- [Instructions to follow]:
Extract the lines of the listing word for word, starting with its first line and ending with the line containing "family: Saxifragaceae", with both of those lines included.
____ Working data
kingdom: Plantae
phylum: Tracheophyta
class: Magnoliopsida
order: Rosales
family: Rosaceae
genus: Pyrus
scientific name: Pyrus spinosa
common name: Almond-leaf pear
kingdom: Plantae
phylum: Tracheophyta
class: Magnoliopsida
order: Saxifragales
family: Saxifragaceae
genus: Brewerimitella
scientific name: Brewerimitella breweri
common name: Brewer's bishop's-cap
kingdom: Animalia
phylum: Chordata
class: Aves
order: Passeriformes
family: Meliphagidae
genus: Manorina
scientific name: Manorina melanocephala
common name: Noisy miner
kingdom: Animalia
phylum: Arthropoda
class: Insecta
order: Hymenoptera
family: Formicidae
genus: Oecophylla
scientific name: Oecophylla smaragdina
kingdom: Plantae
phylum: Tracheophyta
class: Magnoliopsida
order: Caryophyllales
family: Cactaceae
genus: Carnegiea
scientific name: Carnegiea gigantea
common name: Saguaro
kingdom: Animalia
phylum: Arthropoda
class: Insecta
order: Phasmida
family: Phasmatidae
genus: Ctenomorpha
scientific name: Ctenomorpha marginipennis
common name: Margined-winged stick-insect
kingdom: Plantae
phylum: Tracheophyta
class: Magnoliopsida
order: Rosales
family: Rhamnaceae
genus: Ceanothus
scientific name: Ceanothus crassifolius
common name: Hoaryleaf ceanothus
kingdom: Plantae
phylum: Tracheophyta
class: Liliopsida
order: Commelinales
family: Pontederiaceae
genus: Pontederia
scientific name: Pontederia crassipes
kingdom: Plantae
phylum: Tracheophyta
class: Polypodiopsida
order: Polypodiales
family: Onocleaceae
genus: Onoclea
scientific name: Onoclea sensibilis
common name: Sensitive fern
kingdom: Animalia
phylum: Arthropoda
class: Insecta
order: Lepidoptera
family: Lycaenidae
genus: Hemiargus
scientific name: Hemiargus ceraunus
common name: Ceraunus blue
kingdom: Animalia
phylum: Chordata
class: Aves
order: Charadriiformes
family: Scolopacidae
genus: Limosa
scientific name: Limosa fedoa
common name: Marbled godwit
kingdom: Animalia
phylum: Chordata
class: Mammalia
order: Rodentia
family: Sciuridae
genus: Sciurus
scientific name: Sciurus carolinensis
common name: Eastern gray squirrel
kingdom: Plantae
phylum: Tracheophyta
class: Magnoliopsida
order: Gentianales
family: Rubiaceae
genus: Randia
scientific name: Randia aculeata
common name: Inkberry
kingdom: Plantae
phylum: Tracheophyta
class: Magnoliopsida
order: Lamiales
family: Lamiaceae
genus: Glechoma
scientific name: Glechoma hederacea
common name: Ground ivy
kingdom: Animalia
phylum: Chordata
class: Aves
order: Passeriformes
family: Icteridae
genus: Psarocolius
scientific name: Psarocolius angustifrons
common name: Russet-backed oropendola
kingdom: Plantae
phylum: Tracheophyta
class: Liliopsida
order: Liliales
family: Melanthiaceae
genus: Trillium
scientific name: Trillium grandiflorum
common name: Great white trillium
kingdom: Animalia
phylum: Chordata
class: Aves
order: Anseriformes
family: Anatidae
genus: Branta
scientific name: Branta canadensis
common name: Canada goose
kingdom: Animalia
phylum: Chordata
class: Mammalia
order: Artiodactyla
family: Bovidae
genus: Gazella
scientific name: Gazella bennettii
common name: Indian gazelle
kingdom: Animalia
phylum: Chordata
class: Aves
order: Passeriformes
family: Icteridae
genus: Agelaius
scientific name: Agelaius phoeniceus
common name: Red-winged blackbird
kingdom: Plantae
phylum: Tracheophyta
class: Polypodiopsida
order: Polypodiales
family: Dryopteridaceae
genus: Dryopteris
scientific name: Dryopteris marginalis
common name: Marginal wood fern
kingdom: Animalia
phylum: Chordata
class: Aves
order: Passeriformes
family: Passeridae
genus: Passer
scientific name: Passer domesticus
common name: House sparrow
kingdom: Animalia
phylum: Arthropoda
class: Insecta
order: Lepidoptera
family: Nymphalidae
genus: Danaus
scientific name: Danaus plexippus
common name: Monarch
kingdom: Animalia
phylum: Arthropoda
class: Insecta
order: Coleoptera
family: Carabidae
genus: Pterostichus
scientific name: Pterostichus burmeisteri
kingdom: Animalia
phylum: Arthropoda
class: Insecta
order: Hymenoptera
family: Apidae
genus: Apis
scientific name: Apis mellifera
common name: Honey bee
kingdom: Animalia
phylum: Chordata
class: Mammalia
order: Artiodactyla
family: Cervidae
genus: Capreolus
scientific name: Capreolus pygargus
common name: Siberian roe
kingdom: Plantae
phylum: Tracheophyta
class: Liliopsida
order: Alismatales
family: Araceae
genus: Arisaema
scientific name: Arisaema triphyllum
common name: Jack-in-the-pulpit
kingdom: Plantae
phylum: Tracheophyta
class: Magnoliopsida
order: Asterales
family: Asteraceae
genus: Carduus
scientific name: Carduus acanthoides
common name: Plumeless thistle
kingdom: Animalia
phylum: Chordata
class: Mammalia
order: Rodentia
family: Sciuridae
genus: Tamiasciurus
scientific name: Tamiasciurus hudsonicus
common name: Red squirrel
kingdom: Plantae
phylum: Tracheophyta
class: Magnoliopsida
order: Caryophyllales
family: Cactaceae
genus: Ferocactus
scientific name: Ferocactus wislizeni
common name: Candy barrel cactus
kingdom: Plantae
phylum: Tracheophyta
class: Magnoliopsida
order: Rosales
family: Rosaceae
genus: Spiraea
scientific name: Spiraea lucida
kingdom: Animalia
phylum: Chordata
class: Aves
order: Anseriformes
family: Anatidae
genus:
________
- [Solution for this exercise]:
kingdom: Plantae
phylum: Tracheophyta
class: Magnoliopsida
order: Rosales
family: Rosaceae
genus: Pyrus
scientific name: Pyrus spinosa
common name: Almond-leaf pear
kingdom: Plantae
phylum: Tracheophyta
class: Magnoliopsida
order: Saxifragales
family: Saxifragaceae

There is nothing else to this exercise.